We “lost” in Vietnam in part because Americans could not adapt to the concept of a fuzzy war, one that had no clear beginning and no clear criteria for ending. We face the same challenge in Iraq. People ask the seemingly reasonable question, “How and when do we win?” but the question is functionally meaningless.
The Cold War and the War on Terror are more like running a business than playing a game. Businesses, and more accurately business people, don’t win or lose in the final analysis. If Business A has a 60% market share while its competitor, Business B, has a 40% percent share has Business A “won”? Usually, we would say no because there is no discrete end to their competition. Both businesses could be raking in money hand over fist. The people involved could be getting so wealthy that they could not care less what the other guy was doing. Most business competition is like that. A business may have hundreds of competitors in many different areas and seldom does one business gain the type of dominance that would qualify it as winner in the sense of sports or warfare. It’s all open ended. You make money, you lose money but it’s never really over except one day you look back and think, “hey I did a pretty good job.”

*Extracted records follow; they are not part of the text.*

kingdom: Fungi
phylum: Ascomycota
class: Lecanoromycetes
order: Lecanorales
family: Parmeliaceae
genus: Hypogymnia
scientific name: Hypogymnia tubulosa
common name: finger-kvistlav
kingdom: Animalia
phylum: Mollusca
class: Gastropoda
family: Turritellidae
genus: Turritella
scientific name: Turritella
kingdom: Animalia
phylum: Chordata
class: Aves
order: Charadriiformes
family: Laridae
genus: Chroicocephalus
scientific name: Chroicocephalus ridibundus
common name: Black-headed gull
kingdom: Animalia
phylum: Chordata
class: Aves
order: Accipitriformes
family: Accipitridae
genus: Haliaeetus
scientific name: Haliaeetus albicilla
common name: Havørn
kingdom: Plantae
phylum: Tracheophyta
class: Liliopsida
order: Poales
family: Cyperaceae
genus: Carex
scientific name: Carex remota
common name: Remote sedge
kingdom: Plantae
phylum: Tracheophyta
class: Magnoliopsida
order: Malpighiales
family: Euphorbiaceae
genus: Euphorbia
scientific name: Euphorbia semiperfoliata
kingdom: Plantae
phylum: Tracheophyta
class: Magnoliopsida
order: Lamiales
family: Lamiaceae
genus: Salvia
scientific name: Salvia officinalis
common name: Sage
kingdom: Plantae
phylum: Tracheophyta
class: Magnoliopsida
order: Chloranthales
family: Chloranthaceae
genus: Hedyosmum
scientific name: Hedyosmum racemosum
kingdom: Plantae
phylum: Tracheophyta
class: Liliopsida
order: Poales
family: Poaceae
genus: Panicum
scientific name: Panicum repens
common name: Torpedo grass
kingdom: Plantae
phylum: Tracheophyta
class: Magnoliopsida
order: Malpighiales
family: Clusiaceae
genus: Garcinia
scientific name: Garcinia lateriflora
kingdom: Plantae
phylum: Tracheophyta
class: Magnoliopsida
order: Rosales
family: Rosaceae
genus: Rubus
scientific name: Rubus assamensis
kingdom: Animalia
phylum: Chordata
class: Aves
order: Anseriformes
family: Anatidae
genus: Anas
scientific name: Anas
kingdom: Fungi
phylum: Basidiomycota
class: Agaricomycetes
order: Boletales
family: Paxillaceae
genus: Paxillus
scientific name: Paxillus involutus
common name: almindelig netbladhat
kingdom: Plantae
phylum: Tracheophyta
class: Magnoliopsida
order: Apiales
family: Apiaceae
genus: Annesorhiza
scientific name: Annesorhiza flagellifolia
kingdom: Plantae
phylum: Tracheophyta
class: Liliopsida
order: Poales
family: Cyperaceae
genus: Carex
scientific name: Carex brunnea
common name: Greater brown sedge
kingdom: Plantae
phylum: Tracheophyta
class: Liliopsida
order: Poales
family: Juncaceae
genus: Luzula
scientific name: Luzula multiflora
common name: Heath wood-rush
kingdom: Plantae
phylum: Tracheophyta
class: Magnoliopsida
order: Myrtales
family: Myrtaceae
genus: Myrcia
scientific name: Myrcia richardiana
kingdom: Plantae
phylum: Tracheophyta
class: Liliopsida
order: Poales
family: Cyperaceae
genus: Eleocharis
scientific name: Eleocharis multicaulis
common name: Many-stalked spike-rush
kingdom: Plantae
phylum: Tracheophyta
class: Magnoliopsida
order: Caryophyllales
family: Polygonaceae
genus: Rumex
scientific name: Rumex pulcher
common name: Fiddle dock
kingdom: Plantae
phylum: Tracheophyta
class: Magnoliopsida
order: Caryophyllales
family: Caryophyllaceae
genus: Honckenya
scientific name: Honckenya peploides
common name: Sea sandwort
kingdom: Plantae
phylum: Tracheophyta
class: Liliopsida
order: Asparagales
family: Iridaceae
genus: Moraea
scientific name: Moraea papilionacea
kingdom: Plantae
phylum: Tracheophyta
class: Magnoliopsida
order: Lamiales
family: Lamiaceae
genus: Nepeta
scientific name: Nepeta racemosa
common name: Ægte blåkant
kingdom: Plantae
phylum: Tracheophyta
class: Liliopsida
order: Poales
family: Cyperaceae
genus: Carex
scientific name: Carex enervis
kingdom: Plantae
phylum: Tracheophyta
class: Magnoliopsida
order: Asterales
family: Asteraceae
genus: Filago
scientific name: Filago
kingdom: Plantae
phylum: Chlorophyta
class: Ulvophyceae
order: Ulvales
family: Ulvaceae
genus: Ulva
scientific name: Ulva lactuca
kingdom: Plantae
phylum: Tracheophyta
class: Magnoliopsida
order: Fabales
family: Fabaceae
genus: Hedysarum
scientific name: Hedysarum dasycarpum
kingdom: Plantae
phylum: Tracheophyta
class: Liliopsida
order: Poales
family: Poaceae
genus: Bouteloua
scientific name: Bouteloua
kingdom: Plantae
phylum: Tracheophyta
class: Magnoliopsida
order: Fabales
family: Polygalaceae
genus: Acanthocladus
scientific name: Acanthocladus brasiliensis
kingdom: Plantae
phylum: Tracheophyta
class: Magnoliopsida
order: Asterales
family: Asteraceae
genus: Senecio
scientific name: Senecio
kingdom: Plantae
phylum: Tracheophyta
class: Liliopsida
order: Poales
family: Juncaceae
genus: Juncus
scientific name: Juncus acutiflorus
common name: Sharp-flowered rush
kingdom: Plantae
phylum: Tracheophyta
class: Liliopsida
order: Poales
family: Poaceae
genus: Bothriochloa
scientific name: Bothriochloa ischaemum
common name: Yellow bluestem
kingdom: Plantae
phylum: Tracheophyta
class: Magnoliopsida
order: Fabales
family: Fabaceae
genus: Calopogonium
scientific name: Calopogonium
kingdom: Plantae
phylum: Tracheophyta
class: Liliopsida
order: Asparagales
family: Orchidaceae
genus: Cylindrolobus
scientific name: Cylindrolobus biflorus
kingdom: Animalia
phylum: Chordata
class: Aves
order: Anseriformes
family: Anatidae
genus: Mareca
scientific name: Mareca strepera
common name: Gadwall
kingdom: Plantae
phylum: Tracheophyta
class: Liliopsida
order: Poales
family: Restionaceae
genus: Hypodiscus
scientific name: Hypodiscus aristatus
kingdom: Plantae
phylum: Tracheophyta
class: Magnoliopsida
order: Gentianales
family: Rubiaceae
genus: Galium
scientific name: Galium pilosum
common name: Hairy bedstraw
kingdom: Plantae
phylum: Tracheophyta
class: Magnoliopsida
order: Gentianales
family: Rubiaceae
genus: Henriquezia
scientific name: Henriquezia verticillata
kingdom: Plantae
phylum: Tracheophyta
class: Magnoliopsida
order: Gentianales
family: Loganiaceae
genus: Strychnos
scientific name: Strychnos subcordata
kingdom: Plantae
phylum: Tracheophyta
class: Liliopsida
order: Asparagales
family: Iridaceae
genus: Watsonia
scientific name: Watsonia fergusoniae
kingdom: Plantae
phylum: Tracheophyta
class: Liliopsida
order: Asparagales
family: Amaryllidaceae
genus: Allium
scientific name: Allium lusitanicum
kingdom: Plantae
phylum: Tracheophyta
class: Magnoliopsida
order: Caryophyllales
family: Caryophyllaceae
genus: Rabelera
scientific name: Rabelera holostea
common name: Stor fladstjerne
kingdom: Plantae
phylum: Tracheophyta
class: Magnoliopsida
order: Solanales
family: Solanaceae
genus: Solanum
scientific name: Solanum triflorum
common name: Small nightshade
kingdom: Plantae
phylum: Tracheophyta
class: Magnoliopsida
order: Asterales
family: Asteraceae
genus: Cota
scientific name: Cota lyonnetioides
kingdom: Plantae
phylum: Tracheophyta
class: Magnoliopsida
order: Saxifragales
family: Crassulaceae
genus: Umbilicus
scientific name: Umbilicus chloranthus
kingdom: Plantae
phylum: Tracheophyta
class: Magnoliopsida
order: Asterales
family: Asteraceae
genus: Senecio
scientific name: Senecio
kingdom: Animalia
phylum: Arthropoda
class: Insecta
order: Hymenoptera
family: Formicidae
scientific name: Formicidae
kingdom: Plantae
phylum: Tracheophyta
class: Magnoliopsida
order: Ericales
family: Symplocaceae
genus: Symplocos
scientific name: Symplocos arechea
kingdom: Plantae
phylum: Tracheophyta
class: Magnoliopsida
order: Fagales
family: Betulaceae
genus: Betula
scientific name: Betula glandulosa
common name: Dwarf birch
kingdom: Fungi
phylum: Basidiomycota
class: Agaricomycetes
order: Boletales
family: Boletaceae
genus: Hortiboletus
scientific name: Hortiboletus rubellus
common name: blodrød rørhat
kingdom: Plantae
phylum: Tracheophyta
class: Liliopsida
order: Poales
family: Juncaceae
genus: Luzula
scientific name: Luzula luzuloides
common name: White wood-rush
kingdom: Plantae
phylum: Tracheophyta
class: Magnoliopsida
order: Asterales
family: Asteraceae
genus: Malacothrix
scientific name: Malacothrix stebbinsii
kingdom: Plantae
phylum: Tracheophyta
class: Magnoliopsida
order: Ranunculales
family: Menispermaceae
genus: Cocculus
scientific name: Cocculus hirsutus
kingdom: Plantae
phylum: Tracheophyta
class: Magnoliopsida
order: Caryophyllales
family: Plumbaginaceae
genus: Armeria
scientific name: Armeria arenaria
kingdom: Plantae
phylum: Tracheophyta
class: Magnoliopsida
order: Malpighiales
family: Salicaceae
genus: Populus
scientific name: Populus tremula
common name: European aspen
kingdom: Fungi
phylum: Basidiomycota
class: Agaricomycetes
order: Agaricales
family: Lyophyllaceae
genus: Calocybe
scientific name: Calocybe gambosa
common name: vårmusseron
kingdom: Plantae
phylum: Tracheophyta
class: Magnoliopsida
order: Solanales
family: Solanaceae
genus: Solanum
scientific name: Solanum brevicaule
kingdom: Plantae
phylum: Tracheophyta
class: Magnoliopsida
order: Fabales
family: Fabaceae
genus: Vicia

Neither Kerry nor Bush will be able to provide a road map to victory because the destination is ambiguous. If we succeed, we will not realize it at the time. It will be as in the Cold War, we will look around one day and suddenly realize that Iraq is largely peaceful and stable. We will realize that our goals were accomplished and everybody except leftist academicians will say, “we won, I don’t know exactly how or exactly when, but we won.”